Recetores de ácido siálico e adaptação do vírus da influenza A

Sabe-se que vírus da influenza A, como o H5N1, infetam células através de recetores formados por ácidos siálicos. As estirpes que evoluíram para infetar aves tendem a preferir certos recetores de ácido siálico em comparação com as que evoluíram para infetar mamíferos.

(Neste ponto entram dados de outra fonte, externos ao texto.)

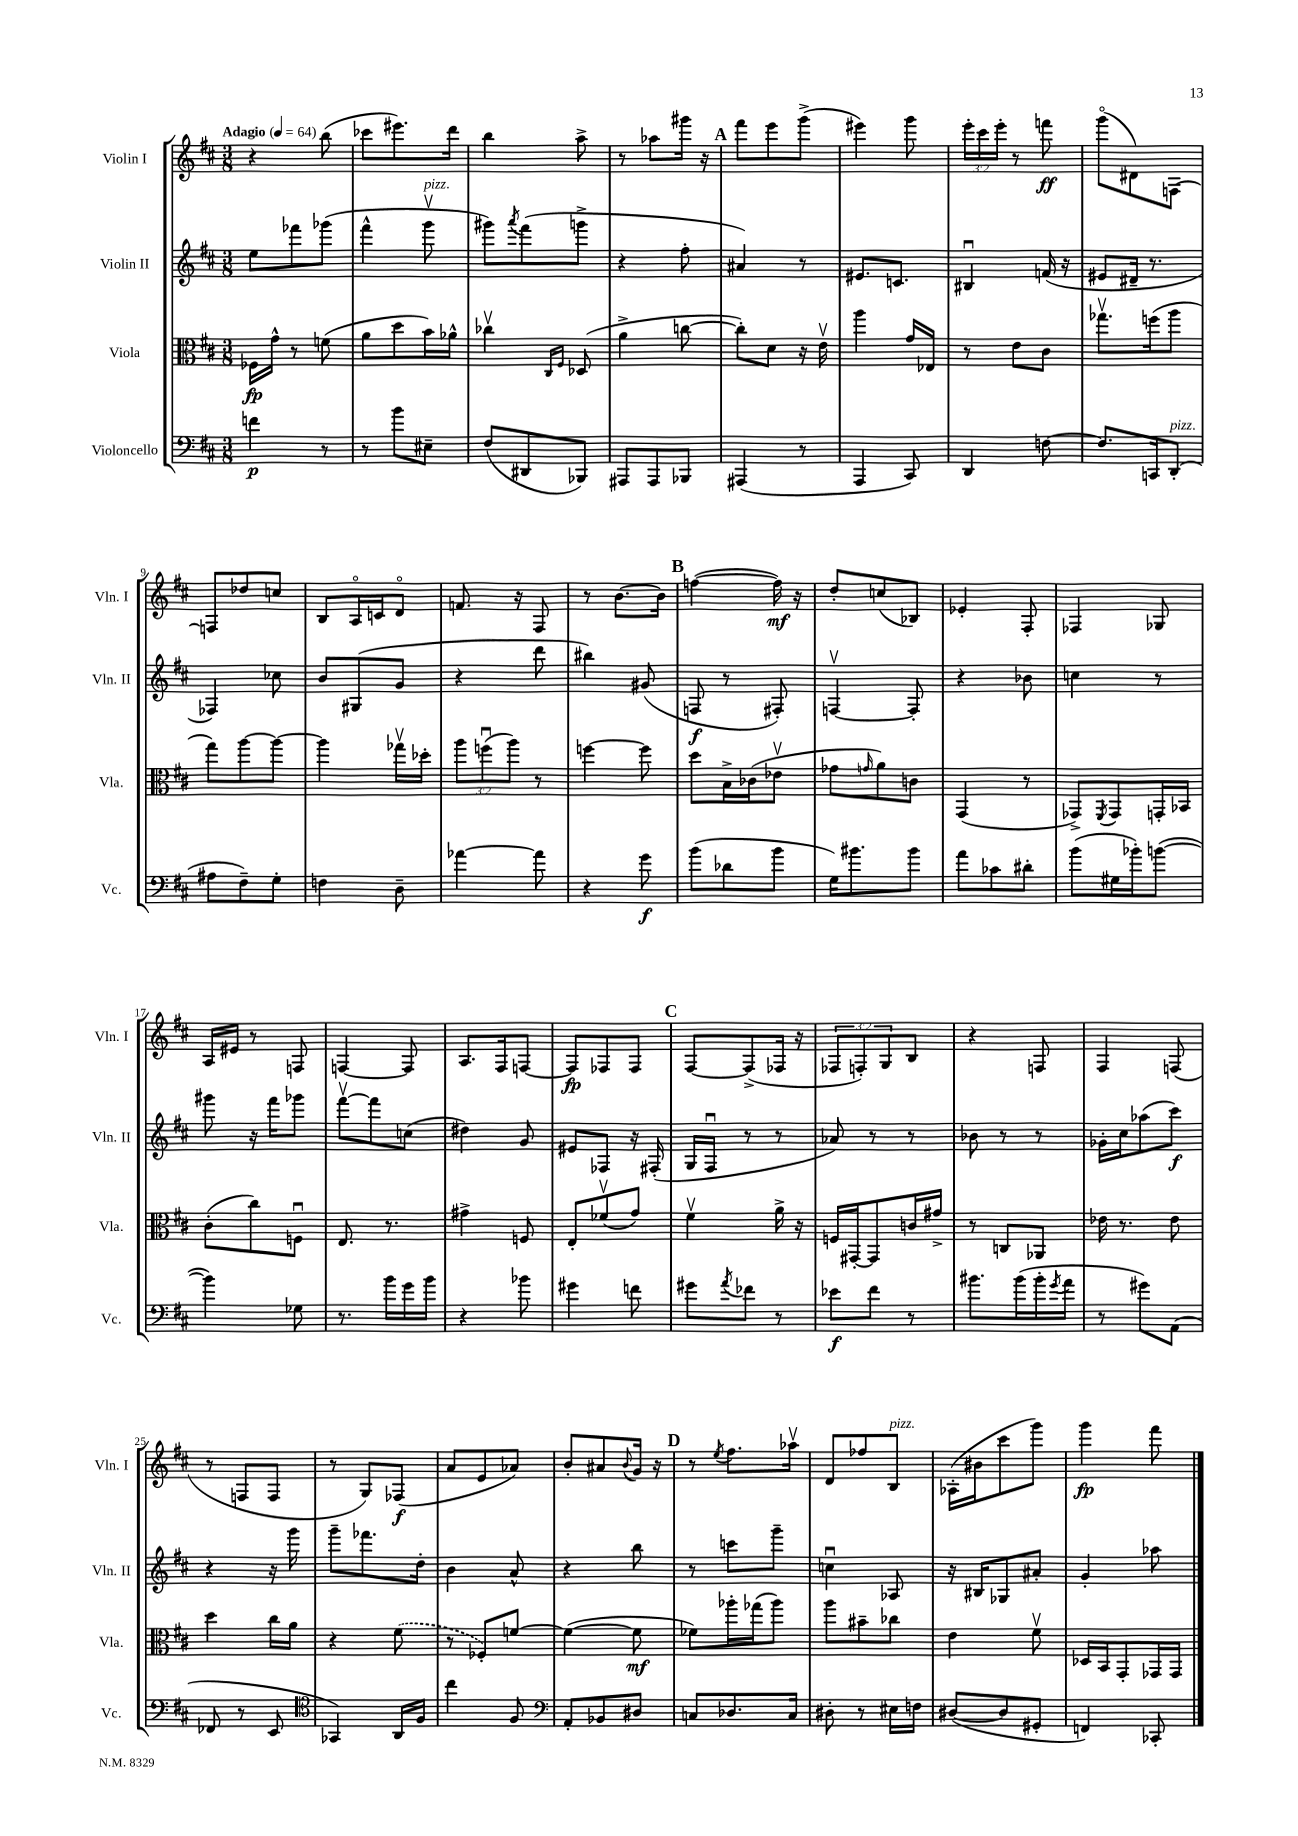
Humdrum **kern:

**kern	**kern	**kern	**kern
*staff4	*staff3	*staff2	*staff1
*clefF4	*clefC3	*clefG2	*clefG2
*k[f#c#]	*k[f#c#]	*k[f#c#]	*k[f#c#]
*M3/8	*M3/8	*M3/8	*M3/8
*MM64	*MM64	*MM64	*MM64
4f	16F-	8ee	4r
.	16g^^	.	.
.	8r	8fff-	.
8r	(8f	(8ggg-	(8bb
=	=	=	=
8r	8a	4fff#^^	8ccc-
8b	8dd	.	8.eee#)
8E#~	16b)	8gggv	.
.	16a-^^	.	16ddd
=	=	=	=
(8F#	4cc-v	8ggg#)	4bb
.	.	8qaaa	.
8DD#	.	(8fff#	.
.	16qqC#	.	.
.	16qqF#	.	.
8BBB-)	(8D-	8ggg^	8aa^
=	=	=	=
8AAA#	4a^	4r	8r
8AAA#	.	.	8aa-
8BBB-	[8cc	8ff#'	16ggg#
.	.	.	16r
=	=	=	=
(4AAA#	8cc'])	4a#)	8fff#
.	8d	.	8eee
8r	16r	8r	(8ggg^
.	16ev	.	.
=	=	=	=
4AAA	4aa	8.e#	4eee#)
.	.	8.c	.
8CC#)	16g	.	8ggg
.	16E-	.	.
=	=	=	=
4DD	8r	4B#u	24eee'
.	.	.	24ccc#
.	.	.	24eee'
.	8e	.	8r
[8F	8c#	(16f	8fff
.	.	16r	.
=	=	=	=
8.F]	8.gg-v	8e#	(8gggo
.	.	16d#~	8d#)
16CC	(16ff	8.r	.
(8DD'	8aa	.	[8F
=	=	=	=
8A#	8gg)	4F-)	8F]
8F#~)	[8aa	.	8dd-
8G'	8aa_	8cc-	8cc
=	=	=	=
4F	4aa]	8b	8B
.	.	(8G#	16Ao
.	.	.	16c
8D~	16gg-v	8g	8do
.	16dd-'	.	.
=	=	=	=
[4a-	12aa	4r	8.f
.	(12ffu	.	.
.	12aa)	.	.
.	.	.	16r
8a-]	8r	8ddd	8F#
=	=	=	=
4r	[4ff	4bb#)	8r
.	.	.	[8.b
8g	8ff]	(8g#	.
.	.	.	16b]
=	=	=	=
(8b	8dd	8F	([4ff
8d-	16B^	8r	.
.	(16c-	.	.
8b	8e-v	8F#')	16ff])
.	.	.	16r
=	=	=	=
16G)	8g-	[4Fv	8dd'
8.b#	.	.	.
.	16qqg	.	.
.	8a)	.	(8cc
8b#	8c	8F']	8B-)
=	=	=	=
8a	(4GG	4r	4e-'
8c-	.	.	.
8d#'	8r	8b-	8F#'
=	=	=	=
(8b	8GG-^)	4cc	4F-
.	8qFF#	.	.
16G#	8GG-	.	.
16b-')	.	.	.
([8b	16GG'	8r	8G-
.	16BB-	.	.
=	=	=	=
4b])	(8c#'	8ggg#	16A
.	.	.	16e#
.	8cc#)	16r	8r
.	.	16fff#	.
8G-	8Fu	8ggg-	8F
=	=	=	=
8.r	8.E	[8fff#v	[4F
.	.	8fff#]	.
16b	8.r	.	.
16g	.	(8cc	8F]
16b	.	.	.
=	=	=	=
4r	4g#^	4dd#)	8.A
.	.	.	16F#
8b-	8F	8g	[8F
=	=	=	=
4g#	8E'	8e#	8F]
.	(8f-v	8F-	8F-
8f	8g)	16r	8F-
.	.	(16F#'	.
=	=	=	=
8g#	4f#v	16G	[8F#
.	.	16F#u	.
8qa	.	.	.
8f-	.	8r	(8F#^]
8r	16a^	8r	16F-
.	16r	.	16r
=	=	=	=
8e-	16F	8a-)	12F-
.	[16GG#'	.	.
.	.	.	12F')
8f#	8GG#]	8r	.
.	.	.	12G
8r	16c	8r	8B
.	16g#^	.	.
=	=	=	=
8.b#	8r	8b-	4r
.	8C	8r	.
(16b#	.	.	.
16b#'	8AA-	8r	8F
8qg	.	.	.
16a	.	.	.
=	=	=	=
8r	16e-	16g-'	4F#
.	8.r	16cc#	.
8g#)	.	(8aa-	.
(8AA	8e-	8ccc#)	(8F
=	=	=	=
8FF-	4dd	4r	8r
8r	.	.	8F
8EE	16cc#	16r	8F
.	16a	16ggg	.
=	=	=	=
*clefC4	*	*	*
4GG-)	4r	8ggg~	8r
.	.	8.fff-	8G)
16AA	(8f#	.	(8F-
16F#	.	16dd'	.
=	=	=	=
4cc#	8r	4b	8a
.	8F-')	.	8e
8F#	[8f	8a^^	8a-)
=	=	=	=
*clefF4	*	*	*
8AA'	(4f_	4r	8b'
8BB-	.	.	8a#
.	.	.	8qqb
8D#	8f]	8bb	16g
.	.	.	16r
=	=	=	=
8C	8f-)	8r	8r
.	.	.	8qee
8.D-	16aa-'	8ccc	8.ff#
.	(16gg-	.	.
.	8aa-)	8ggg~	.
16C	.	.	16aa-v
=	=	=	=
8D#'	8aa	4ccu	8d
8r	8b#~	.	8ff-
16E#	8cc-	8A-	8B
16F	.	.	.
=	=	=	=
([8D#	4e	16r	(16A-'
.	.	16B#	16b#
8D#]	.	8G-	8ccc#
8GG#'	8f#v	8a#'	8ggg)
=	=	=	=
4FF)	16D-	4g'	4ggg
.	16BB	.	.
.	8GG'	.	.
8CC-'	16GG-	8aa-	8fff#
.	16GG-	.	.
==	==	==	==
*-	*-	*-	*-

Mesmo ao nível de espécie, os vírus da influenza A costumam ser bastante específicos quanto ao local em que se ligam às células.

Pesquisadores da Iowa State University e da University of Georgia ficaram preocupados com a expressão e a distribuição de ácidos siálicos que encontraram no trato respiratório e nas glândulas mamárias de vacas leiteiras infetadas por H5N1.

Ambos os locais parecem suscetíveis à influenza aviária e mostram sinais de possivelmente abrigar replicação viral.

Tal como o coronavírus, o vírus da influenza é “inerentemente propenso a erros”, escrevem os autores, acrescentando que “a infeção de novas espécies hospedeiras dá ao vírus oportunidades adicionais de se replicar e, subsequentemente, sofrer mutações para se adaptar melhor a novos hospedeiros”.

“A disseminação do [vírus da influenza A] para tecidos fora do trato respiratório é rara”, escreve a equipa de pesquisadores.

Eles consideram possível que o ambiente levemente ácido na glândula mamária da vaca, associado à presença de recetores de ácido siálico, possa predispor as vacas à infeção por H5N1.

Essas hipóteses ainda precisam de mais investigação, mas os resultados reforçam a “necessidade urgente” de compreender como o vírus da influenza aviária está a infetar tantas espécies de mamíferos.

Também é um lembrete importante para consumidores: beba sempre leite pasteurizado.

O estudo foi publicado em Emerging Infectious Diseases.